Could the data below be copied exactly, minus the pictures?

▶ Camera geometry data
● ● ● ● ●
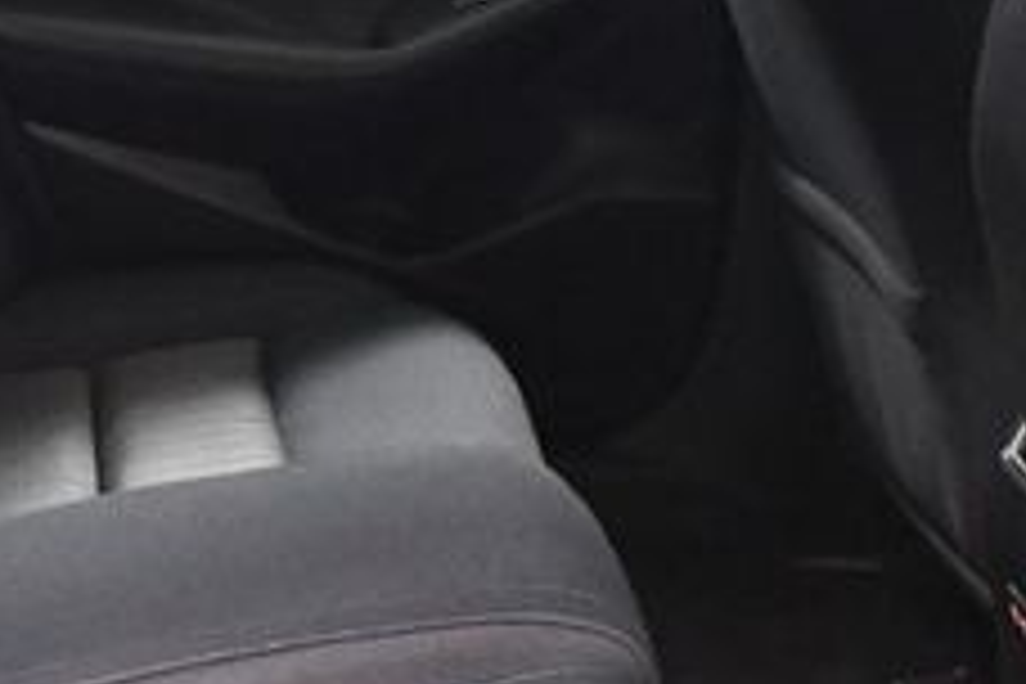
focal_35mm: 101
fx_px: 2878
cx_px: 126
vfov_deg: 13.6
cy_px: 364
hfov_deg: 19.9
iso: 4500
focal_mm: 18
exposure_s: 1/60
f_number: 3.5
● ● ● ● ●
▶ Output for this task
focal_35mm: 101
fx_px: 2878
cx_px: 126
vfov_deg: 13.6
cy_px: 364
hfov_deg: 19.9
iso: 4500
focal_mm: 18
exposure_s: 1/60
f_number: 3.5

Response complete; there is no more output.